ほうぼうで高い評判を目にしていて、期待しながら借りてみた1本。果たして、みんなの声を信じたオレは間違っていなかった。とても面白かったです。セツナSFっていうのかな、あんまり科学が前面に押し出されず、ほどほどの近未来感をもってして、人間性とはなんぞやと問いかける秀作でございました。(リメイクされた方の)『ソラリス』が好きな人は、これもきっと気に入りそうな気がする。

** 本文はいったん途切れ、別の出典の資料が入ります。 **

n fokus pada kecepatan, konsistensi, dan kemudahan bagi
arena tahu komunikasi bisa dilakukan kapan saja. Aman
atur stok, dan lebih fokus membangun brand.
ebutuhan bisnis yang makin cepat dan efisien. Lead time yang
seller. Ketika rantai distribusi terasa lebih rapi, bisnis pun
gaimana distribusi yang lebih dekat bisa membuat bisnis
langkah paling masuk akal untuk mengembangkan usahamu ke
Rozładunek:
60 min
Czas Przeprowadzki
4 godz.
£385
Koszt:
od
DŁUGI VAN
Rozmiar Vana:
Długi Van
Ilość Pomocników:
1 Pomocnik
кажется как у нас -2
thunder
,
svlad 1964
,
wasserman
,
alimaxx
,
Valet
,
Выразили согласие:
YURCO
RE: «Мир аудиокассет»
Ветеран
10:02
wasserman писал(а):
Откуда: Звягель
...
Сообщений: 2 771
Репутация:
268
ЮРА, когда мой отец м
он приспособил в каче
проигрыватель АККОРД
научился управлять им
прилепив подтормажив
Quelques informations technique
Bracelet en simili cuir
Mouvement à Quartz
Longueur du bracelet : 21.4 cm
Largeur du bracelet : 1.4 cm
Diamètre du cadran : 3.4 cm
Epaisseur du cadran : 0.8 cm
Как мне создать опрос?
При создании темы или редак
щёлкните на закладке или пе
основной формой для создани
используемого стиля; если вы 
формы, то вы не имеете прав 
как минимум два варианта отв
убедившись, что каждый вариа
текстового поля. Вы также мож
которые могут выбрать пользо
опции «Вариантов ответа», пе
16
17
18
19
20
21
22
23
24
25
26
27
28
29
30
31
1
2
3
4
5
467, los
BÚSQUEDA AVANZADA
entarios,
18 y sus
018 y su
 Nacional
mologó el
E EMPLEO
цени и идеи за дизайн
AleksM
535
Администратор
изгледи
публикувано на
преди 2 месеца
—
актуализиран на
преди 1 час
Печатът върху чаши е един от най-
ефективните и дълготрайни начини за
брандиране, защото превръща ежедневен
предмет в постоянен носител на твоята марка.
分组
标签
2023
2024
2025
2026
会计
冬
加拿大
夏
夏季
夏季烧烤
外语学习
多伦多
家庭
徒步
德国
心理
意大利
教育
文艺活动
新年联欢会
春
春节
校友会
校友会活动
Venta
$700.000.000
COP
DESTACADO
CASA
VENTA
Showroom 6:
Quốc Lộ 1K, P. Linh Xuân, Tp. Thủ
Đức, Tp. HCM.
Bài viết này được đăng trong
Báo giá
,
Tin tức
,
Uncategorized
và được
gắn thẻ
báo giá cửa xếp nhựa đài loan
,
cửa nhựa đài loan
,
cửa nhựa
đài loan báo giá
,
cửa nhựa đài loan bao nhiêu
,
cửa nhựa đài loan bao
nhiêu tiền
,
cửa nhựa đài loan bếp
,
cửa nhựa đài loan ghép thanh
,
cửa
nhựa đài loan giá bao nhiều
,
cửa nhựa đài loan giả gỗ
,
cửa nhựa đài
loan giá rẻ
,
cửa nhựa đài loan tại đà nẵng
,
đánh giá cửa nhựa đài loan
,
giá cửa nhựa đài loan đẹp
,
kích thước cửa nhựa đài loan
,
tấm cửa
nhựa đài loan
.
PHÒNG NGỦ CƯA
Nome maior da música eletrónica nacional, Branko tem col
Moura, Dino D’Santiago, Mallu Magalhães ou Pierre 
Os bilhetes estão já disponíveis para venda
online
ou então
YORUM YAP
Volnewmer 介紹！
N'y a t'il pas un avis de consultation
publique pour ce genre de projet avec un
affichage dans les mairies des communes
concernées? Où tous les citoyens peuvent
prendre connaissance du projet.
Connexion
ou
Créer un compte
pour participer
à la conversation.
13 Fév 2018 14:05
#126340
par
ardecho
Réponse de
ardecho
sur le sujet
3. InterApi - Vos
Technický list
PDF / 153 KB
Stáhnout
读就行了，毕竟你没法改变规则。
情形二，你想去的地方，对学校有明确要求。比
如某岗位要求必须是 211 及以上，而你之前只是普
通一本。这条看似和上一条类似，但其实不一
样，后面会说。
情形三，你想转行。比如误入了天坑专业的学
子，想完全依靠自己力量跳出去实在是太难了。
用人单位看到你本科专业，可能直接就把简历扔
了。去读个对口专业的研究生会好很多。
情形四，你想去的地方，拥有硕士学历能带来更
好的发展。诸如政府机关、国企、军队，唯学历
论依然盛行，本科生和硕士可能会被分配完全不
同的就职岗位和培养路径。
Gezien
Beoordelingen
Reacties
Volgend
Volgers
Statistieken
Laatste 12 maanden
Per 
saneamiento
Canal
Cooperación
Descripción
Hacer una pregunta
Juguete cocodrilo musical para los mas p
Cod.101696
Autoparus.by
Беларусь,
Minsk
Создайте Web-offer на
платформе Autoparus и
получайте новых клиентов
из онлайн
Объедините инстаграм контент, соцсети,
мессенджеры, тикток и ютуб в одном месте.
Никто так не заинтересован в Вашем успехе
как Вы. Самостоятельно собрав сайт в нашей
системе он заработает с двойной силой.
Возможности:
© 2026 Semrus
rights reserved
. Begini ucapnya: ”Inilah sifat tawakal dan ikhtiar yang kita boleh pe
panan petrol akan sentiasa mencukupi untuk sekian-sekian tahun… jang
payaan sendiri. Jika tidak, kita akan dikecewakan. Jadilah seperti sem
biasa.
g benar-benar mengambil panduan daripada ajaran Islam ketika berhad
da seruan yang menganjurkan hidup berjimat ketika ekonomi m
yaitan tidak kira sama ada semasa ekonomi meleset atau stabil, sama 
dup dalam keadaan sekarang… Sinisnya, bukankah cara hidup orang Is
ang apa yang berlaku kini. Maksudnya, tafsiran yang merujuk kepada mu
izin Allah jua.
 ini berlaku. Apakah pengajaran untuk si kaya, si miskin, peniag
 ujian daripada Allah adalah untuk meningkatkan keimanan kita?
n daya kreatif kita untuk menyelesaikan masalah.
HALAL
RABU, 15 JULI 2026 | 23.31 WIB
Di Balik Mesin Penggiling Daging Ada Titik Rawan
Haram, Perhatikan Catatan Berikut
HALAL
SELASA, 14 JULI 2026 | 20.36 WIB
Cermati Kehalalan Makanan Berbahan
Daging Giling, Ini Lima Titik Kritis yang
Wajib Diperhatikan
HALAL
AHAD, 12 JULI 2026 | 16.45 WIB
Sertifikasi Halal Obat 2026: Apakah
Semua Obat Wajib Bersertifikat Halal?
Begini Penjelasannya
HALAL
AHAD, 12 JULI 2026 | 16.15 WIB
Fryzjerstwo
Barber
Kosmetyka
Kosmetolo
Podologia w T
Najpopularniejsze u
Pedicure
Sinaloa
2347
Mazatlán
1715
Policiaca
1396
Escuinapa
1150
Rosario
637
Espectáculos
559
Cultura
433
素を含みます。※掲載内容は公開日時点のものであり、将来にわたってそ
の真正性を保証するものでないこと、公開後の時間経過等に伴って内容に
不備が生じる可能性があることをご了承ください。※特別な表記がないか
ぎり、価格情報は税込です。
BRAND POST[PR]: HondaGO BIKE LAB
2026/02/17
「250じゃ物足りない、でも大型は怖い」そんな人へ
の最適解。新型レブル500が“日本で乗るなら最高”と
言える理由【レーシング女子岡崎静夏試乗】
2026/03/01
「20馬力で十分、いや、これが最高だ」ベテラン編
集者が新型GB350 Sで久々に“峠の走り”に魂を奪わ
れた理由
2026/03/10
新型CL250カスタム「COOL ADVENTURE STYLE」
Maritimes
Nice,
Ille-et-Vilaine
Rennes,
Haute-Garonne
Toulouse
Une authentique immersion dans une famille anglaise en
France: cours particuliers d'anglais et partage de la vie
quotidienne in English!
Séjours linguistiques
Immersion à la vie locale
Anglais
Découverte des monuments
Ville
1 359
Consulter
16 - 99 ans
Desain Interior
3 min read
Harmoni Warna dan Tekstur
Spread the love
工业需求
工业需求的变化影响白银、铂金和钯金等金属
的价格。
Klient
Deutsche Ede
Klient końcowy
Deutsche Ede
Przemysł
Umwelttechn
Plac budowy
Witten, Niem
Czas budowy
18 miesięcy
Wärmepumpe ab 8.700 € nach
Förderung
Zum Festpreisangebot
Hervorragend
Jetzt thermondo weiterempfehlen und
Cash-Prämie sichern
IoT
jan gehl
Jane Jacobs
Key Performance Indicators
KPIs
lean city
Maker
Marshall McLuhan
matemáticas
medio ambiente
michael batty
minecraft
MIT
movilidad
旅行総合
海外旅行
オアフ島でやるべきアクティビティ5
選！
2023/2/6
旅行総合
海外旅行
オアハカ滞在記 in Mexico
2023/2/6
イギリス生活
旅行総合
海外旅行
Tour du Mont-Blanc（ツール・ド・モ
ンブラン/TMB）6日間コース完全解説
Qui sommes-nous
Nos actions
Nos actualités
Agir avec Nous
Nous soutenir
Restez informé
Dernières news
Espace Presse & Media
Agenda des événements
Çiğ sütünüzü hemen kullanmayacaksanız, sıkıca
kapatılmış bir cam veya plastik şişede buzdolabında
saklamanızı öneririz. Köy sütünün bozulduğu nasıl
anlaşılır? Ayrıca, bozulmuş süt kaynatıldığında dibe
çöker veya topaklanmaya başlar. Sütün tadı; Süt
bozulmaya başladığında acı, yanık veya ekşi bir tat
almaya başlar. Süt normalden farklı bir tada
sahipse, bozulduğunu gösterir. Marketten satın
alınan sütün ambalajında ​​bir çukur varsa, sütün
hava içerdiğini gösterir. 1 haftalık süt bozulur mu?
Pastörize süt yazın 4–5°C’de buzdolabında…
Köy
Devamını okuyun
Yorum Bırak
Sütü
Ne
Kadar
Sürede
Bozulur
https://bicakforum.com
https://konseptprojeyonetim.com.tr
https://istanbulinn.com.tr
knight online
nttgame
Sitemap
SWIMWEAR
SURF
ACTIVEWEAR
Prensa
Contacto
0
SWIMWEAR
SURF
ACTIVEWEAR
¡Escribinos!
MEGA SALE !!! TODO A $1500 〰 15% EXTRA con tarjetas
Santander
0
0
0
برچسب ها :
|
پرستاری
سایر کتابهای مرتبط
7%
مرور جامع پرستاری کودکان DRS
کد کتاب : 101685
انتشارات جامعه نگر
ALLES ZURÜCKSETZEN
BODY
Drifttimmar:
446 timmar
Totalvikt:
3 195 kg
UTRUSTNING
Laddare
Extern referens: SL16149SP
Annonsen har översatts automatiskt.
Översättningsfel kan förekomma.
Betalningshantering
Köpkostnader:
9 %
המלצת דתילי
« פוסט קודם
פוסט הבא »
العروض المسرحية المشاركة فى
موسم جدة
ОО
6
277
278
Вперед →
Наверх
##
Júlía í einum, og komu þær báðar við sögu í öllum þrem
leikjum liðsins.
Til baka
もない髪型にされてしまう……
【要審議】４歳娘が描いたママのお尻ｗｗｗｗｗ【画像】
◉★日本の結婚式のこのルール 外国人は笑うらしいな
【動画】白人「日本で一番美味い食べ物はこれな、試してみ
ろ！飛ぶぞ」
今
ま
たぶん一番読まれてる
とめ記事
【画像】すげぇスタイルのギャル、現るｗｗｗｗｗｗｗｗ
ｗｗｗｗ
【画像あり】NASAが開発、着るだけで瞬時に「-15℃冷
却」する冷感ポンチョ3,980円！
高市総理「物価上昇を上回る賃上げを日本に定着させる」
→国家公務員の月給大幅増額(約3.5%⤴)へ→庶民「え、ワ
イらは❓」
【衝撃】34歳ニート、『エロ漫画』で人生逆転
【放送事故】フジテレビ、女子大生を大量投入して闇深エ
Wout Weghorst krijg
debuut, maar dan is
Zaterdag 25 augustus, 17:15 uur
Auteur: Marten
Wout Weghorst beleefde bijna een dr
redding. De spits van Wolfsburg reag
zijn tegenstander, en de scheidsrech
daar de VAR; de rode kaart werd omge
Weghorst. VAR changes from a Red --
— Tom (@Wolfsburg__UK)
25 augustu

あんまり詳しいことは言えないけど、こういう筋の映画で「オレ、途中でオチが分かっちゃったよ~。だからつまんなくてさあww」みたいに言う人がいる。例えばクリスチャン・ベイル主演の『マシニスト』とか。確かに、「そのどんでん返しこそ全て」という作品なら、気持ちが分からなくはない。でも、この映画で観るべきところはそこではないと思う。じゃあどこって聞かれても困りますけど、『マシニスト』では主人公の果てしない孤独感を、本作では地球で待っている妻子へ愛情がいちばんのテーマではなかろうか。なかろうかって、アンタ。どう観ようと自由だよ馬鹿ッ。

サム・ロックウェルって、昔はなんとなくチャラい役の印象が強かった(個人的に好きな『マッチスティック・メン』とか『チャーリーズ・エンジェル』のせい?)のに、こういう役どころも上手いね。邦題もナイス。